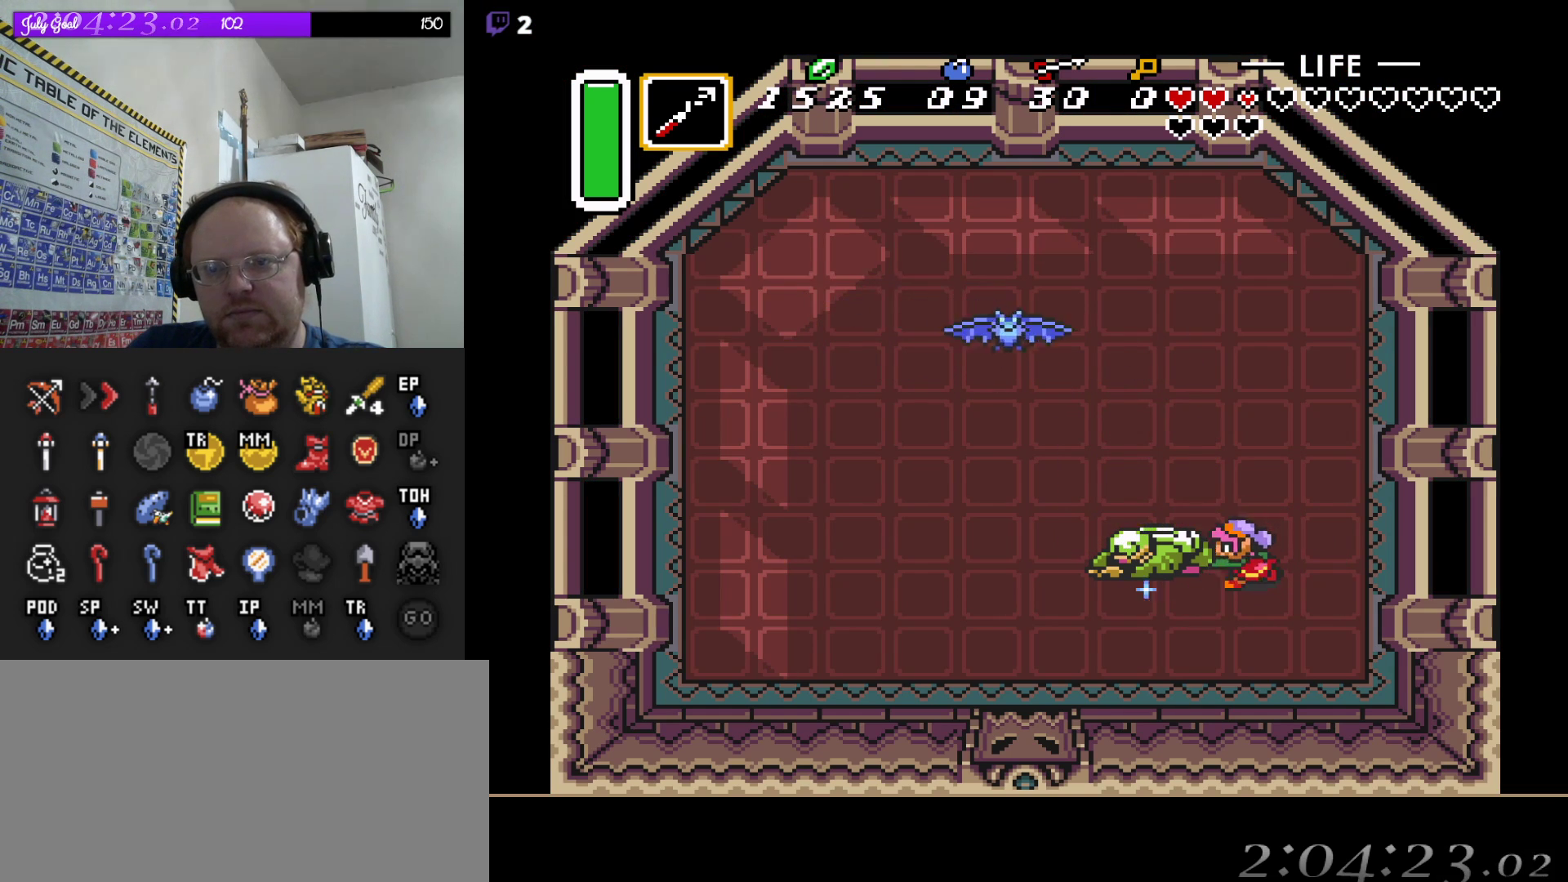
{"buttons": [], "events": [[17, "B", "down"], [67, "DPAD_UP", "down"], [133, "B", "up"], [133, "DPAD_UP", "up"], [200, "B", "down"], [300, "B", "up"], [383, "B", "down"], [467, "B", "up"]]}
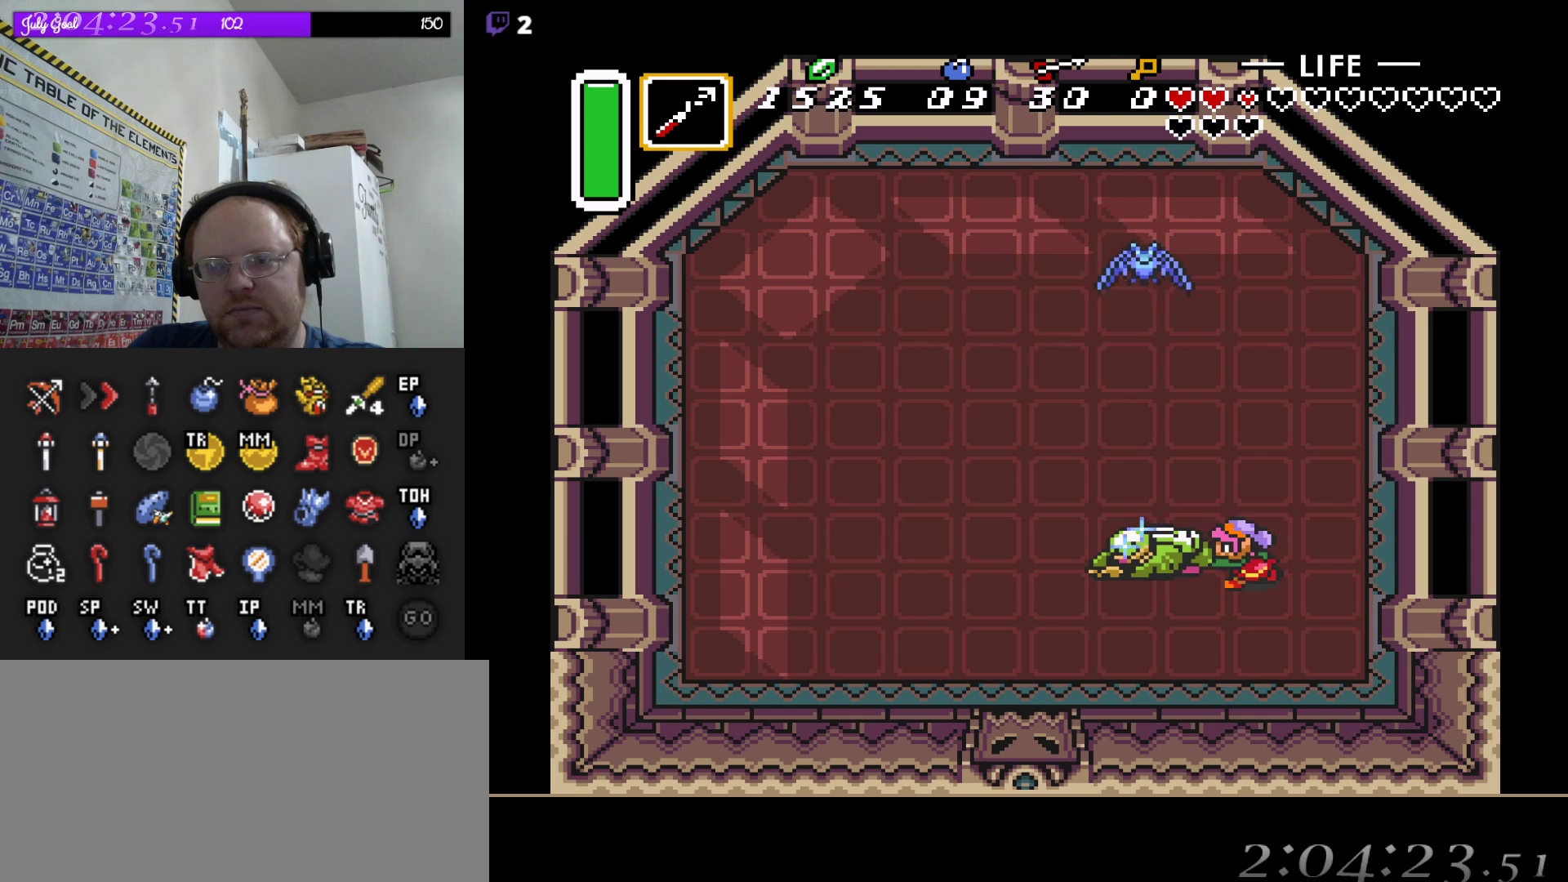
{"buttons": [], "events": [[50, "B", "down"], [150, "B", "up"], [233, "B", "down"], [317, "B", "up"], [383, "B", "down"], [500, "B", "up"]]}
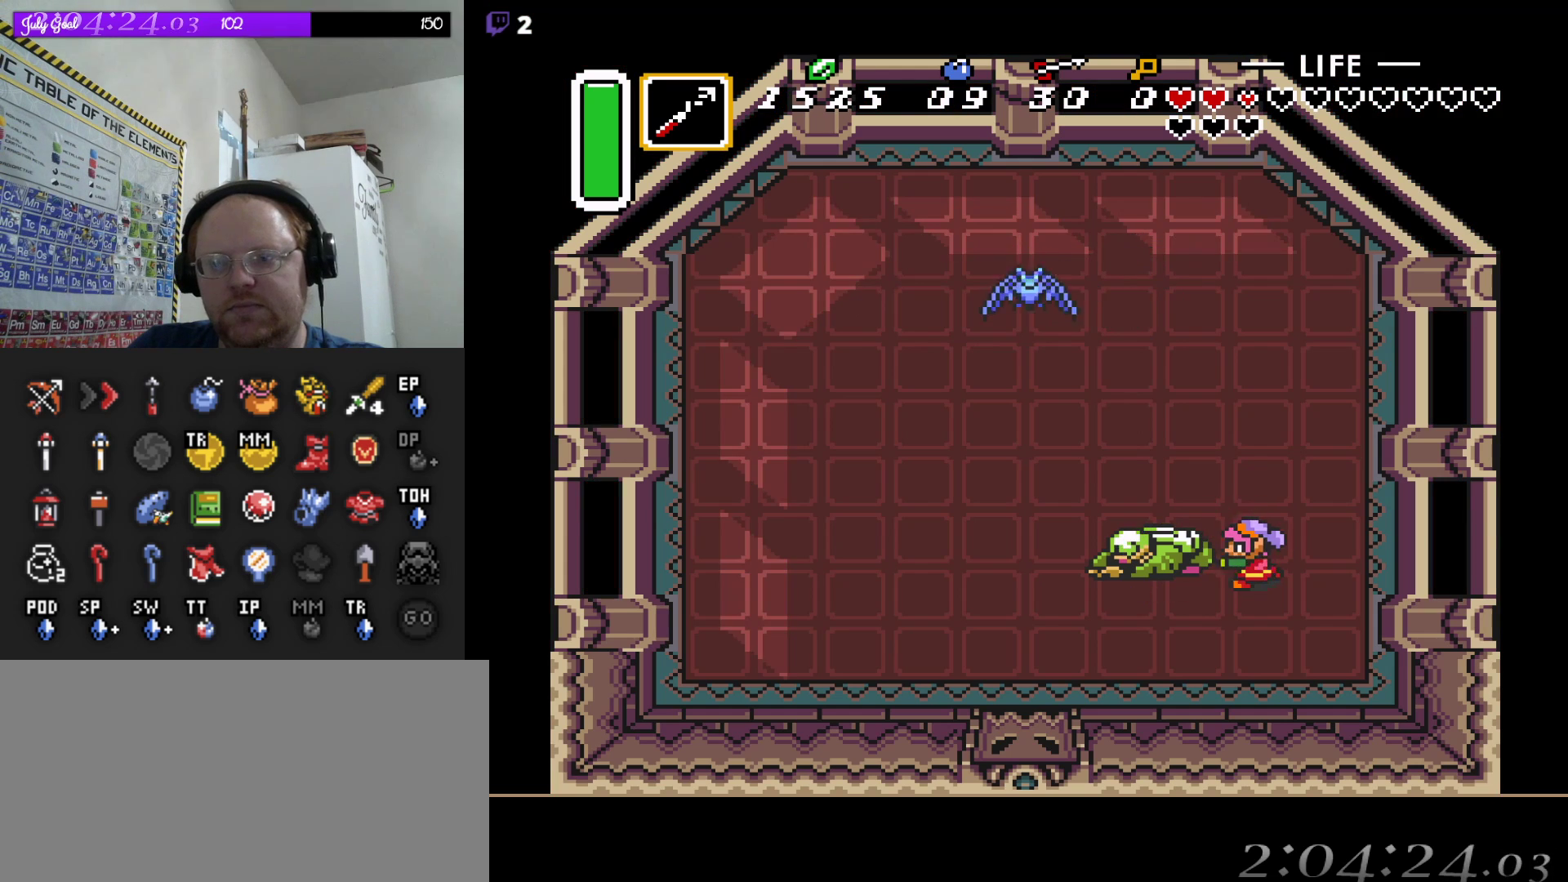
{"buttons": ["B"], "events": [[67, "B", "down"], [150, "B", "up"], [217, "B", "down"], [333, "B", "up"], [383, "B", "down"]]}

Exercise: Please reproduce the whole listing exactly; the pictures stay out.

Written solution:
{"buttons": [], "events": [[17, "B", "down"], [67, "DPAD_UP", "down"], [133, "B", "up"], [133, "DPAD_UP", "up"], [200, "B", "down"], [300, "B", "up"], [383, "B", "down"], [467, "B", "up"]]}
{"buttons": [], "events": [[50, "B", "down"], [150, "B", "up"], [233, "B", "down"], [317, "B", "up"], [383, "B", "down"], [500, "B", "up"]]}
{"buttons": ["B"], "events": [[67, "B", "down"], [150, "B", "up"], [217, "B", "down"], [333, "B", "up"], [383, "B", "down"]]}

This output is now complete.